PROVIDED RECORDS —
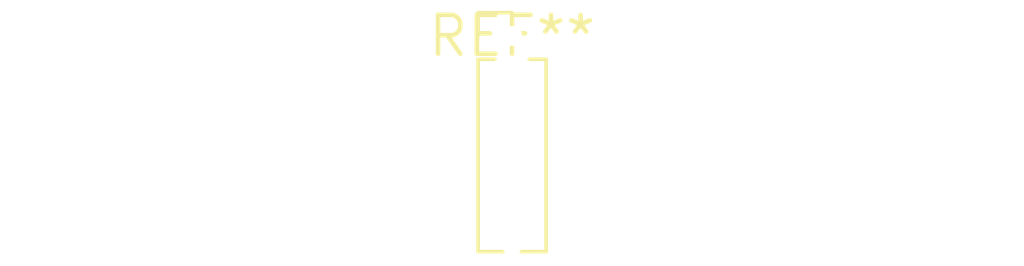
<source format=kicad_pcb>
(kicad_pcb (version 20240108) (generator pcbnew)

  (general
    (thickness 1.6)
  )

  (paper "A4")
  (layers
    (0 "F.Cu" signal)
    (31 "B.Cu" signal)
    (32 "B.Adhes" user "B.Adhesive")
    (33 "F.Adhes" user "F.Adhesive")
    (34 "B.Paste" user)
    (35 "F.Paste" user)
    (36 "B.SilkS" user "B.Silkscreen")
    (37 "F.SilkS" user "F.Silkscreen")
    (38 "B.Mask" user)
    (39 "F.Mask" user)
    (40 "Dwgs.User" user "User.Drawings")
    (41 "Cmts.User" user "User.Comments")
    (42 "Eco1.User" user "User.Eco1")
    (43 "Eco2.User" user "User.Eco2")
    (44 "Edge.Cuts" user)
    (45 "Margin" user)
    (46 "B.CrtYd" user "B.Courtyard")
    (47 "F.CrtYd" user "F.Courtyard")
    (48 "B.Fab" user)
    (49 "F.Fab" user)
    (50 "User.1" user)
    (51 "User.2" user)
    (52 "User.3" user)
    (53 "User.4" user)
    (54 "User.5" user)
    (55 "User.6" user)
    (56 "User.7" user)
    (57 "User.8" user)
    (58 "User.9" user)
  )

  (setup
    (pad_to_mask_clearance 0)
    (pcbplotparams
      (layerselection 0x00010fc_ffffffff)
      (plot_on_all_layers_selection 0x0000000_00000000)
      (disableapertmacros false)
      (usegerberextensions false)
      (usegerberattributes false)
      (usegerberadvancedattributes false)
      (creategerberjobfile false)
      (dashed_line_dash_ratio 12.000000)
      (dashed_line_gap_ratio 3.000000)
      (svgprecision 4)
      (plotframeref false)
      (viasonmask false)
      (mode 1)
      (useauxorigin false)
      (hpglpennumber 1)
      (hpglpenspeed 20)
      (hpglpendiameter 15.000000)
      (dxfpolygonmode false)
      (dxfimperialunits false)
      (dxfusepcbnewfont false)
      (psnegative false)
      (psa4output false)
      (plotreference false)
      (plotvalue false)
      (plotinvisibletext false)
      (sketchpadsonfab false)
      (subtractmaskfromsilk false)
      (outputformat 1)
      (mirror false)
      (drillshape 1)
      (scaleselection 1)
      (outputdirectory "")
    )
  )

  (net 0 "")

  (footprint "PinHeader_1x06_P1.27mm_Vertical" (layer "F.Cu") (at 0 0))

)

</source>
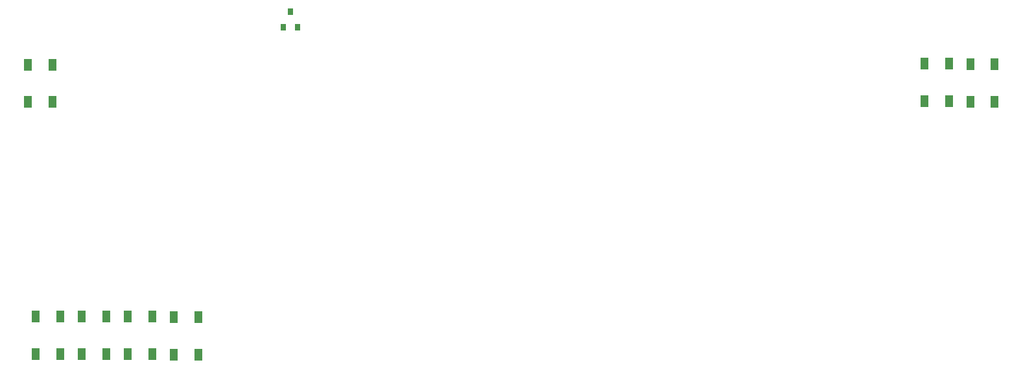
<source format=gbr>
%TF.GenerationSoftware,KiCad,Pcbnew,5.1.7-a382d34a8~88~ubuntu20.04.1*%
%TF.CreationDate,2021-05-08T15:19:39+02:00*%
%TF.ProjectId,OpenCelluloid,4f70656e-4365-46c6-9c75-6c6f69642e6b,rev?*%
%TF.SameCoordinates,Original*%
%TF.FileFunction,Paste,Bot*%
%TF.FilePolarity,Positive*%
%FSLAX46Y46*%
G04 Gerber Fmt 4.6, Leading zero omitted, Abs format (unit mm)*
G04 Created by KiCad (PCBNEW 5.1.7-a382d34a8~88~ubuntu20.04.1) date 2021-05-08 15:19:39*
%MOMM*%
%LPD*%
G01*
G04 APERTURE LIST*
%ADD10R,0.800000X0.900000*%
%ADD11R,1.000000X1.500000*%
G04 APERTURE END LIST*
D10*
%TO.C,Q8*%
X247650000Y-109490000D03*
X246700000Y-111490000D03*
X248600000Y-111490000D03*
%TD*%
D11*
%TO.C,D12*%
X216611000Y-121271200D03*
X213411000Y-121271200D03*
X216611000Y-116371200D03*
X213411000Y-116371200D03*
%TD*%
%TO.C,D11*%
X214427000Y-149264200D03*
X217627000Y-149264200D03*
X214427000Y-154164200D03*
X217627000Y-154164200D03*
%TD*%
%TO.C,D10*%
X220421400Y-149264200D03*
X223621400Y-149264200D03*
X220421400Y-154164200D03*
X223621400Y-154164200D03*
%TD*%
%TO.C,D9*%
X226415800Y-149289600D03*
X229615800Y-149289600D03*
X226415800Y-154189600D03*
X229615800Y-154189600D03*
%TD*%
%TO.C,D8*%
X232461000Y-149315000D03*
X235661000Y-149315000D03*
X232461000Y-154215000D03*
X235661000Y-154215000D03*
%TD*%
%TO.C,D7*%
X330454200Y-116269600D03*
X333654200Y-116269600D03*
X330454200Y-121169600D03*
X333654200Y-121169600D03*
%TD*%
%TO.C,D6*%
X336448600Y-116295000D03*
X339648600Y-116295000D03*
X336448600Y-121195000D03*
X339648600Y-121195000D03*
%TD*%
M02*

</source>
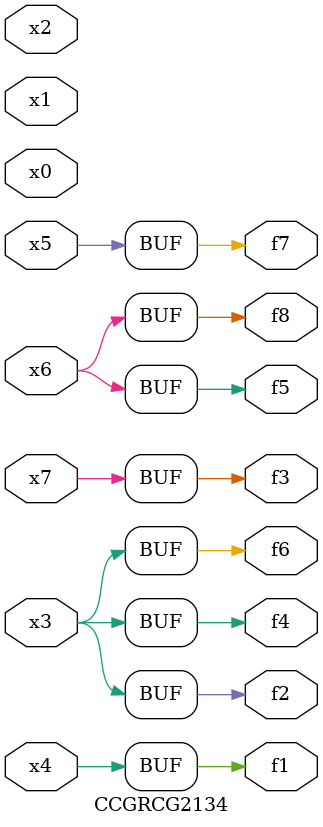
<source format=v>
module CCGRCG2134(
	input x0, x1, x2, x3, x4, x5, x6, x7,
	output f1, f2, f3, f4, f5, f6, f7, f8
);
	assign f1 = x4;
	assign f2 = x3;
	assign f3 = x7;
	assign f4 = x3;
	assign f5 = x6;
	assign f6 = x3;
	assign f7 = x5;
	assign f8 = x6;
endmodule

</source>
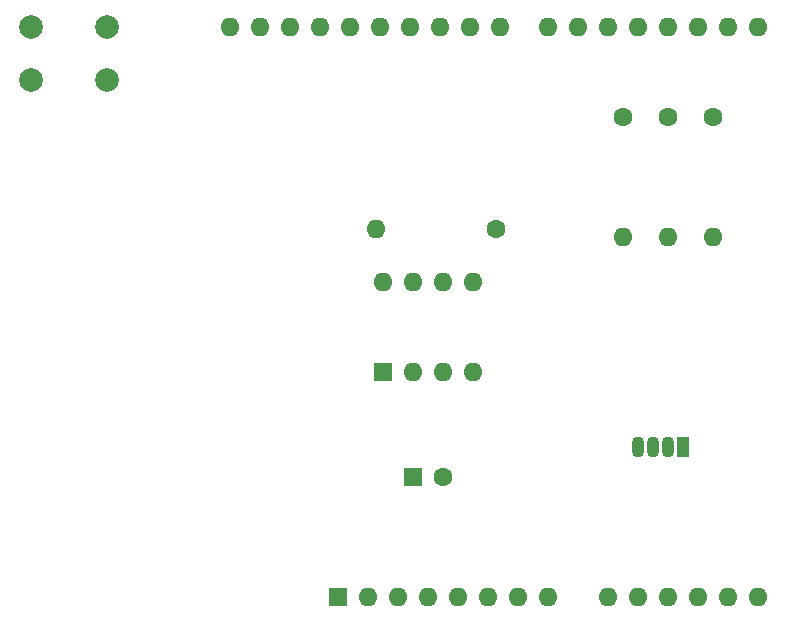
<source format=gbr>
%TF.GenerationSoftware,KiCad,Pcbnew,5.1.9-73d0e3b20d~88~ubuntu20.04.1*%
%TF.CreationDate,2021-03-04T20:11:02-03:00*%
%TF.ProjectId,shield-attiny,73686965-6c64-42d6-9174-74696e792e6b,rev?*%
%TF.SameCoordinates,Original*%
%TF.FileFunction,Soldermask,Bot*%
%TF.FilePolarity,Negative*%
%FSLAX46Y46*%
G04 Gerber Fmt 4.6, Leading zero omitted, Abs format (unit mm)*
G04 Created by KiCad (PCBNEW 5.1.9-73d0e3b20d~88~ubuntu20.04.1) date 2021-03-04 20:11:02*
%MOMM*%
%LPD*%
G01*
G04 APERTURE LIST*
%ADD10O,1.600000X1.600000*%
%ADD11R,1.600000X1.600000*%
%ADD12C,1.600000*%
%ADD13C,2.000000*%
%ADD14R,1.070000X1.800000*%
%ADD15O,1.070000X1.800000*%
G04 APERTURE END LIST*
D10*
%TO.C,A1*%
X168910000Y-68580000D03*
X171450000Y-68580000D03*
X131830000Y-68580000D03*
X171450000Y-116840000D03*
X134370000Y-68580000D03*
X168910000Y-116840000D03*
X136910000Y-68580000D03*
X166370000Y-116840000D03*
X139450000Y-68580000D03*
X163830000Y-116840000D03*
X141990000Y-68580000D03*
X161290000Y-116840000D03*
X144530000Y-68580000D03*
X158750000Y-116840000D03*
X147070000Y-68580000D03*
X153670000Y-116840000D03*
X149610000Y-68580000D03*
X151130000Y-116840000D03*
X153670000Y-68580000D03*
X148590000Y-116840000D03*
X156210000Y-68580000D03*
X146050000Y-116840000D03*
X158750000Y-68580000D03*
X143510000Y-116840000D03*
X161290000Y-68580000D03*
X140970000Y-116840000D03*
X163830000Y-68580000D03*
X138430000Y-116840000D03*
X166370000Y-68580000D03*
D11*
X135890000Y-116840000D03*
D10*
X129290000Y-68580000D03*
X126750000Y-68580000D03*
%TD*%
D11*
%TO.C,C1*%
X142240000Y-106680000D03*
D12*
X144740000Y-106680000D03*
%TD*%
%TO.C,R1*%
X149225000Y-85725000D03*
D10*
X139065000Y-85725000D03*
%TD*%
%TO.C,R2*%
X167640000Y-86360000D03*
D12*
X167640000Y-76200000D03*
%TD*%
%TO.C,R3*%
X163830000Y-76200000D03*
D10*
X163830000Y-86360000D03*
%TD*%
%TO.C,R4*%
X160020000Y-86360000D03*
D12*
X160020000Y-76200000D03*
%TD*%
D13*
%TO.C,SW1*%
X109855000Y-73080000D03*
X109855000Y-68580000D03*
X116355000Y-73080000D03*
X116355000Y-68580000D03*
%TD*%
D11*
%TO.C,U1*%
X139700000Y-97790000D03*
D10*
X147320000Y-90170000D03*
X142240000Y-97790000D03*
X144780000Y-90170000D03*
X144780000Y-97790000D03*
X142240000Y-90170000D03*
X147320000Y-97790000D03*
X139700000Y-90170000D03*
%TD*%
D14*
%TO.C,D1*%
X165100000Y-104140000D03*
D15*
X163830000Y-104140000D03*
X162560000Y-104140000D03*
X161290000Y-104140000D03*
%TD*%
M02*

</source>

YOUR OBJECTIVE —
Among the records above, find the lines where the word "CreationDate" appears and copy them.

ANSWER TO THE PROBLEM —
%TF.CreationDate,2021-05-08T15:19:39+02:00*%
%TF.CreationDate,2021-03-04T20:11:02-03:00*%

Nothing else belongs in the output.